The idea of the Stolpersteine (stumbling stone) was devised in 1992 by a German artist, Gunter Demnig, as a memorial to victims of Nazi persecution, and he installed the first stone in Berlin in 1996.  The project, in a sense substitutes for graves, can now be considered the world's largest decentralized memorial.  The small brass stones are engraved with the name, year of birth, date of arrest, and fate of the person honored.  About 70,000 stones have been placed in 22 countries in Europe and elsewhere.

Demnig cites the Talmud: "a person is forgotten only when his name is forgotten."  His intention is clear: "anyone who wants to read the inscription on the stone must bow to the victim first."  In essence, this was rejected by Mayor Orsi, opposing the 14 stones: "we do not support political exploitation."  By his action, Orsi in effect was legitimizing the policy of forgetting the crimes of the Holocaust.

Similar conclusions can be drawn from the fact that implementation of the stones has been rejected by a number of towns, including Munich, which in 2004 and again in 2015 rejected installation of the stones on private property, and Antwerp.  Moreover, neo-Nazis have displayed their hatred by trampling with heavy boots over the stones, essentially destroying them.

Disputes over displays of antisemitism have arisen over the well-known carnival parade in the Belgian town of Aalst, near Brussels.  The parade, which usually draws an audience of 100,000 people a year, has always featured mockery, unbridled humor, and satire, of politicians, religious leaders, and the rich and famous.  It has also featured an antisemitic float.  In previous years, some participants were dressed in Nazi SS uniforms, holding canisters labeled Zyklon B, the poison used by the Nazis to gas Jews.  In May 2019, the parade featured caricatures of Orthodox Jews, hook-nosed Jews, sitting on piles of money.  The float was criticized by UNESCO, which had put Aalst on its intangible cultural heritage list and was critical of the antisemitic imagery.

However, Mayor Christian D'Haese, a Flemish nationalist, said he was tired of attacks on the carnival and said he would no longer seek UNESCO recognition for the carnival.

UNESCO then said that at its meeting on December 9 in Bogotá, Colombia that it would examine the possibility of removing the carnival from its cultural list.  Thus, an interesting problem.  Can the satirical spirit of the Carnival justify the manifestation of hatred? 

The spirit of Christmas was also improperly invoked for prejudicial action in an area, the West Norwegian Fjords, also inscribed in the UNESCO World Heritage List.  In the municipality of Stranda in Norway, the mayor, Irene Heng Lauvsnes, asked a Pentecostal church to replace its traditional Star of David Christmas decoration, because it was too associated with Jews and Israel, with a traditional Christmas star.

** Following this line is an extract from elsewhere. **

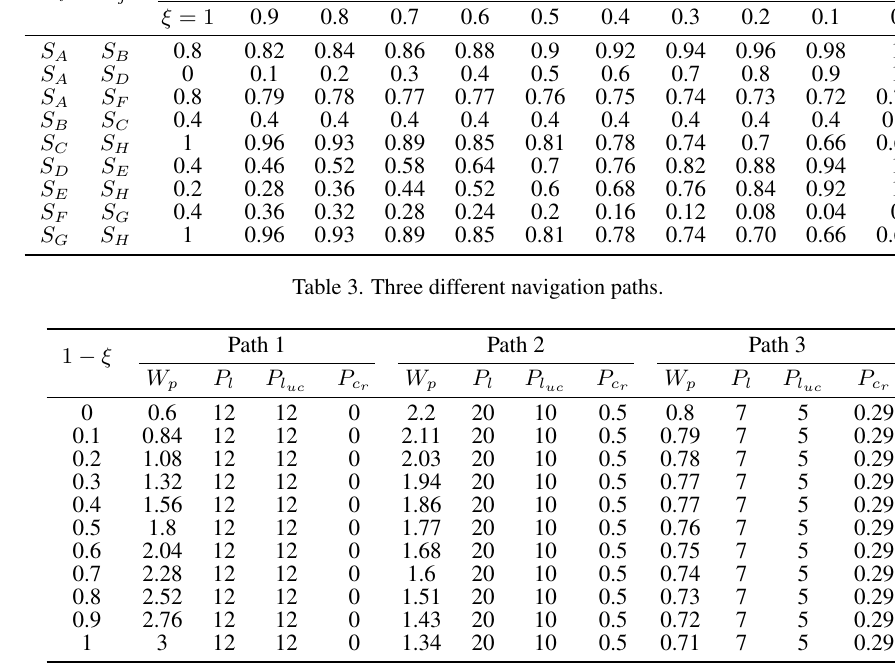
Table 2. Modified weights ( W (cid:48)(cid:48)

Though there are only 2,000 Jews in the country, mainly in Oslo and Trondheim, Norway in fact is one of the worst countries in Europe at many levels of antisemitism, including intellectuals.  Notorious is Johan Galtung, professor of sociology, so-called father of peace studies, notorious for his remarks in lectures and his beliefs.  He informed the world that the Jews control the U.S. media and use it for the sake of Israel.  He also pointed out the possible connection between the terrorist responsible for the massacre of children in Norway and the Mossad, though the real perpetrator a local extremist was convicted and sentenced to 21 years in prison. 

Other peoples have been persecuted or suffered discrimination, but the fate of the Jewish people, through time and space, is unique.  Even if there is no exact current replica of Adolf Hitler or Julius Streicher, it is appalling that a publication such as the Protocols of the Elders of Zion, a Russian secret service forgery, should be read and quoted in many countries.  Antisemitism is an inexplicable disease, perhaps the consequence of racism, xenophobia, and the search for a scapegoat to account for the existence of problems.  But it is an evil, and one that should be eliminated.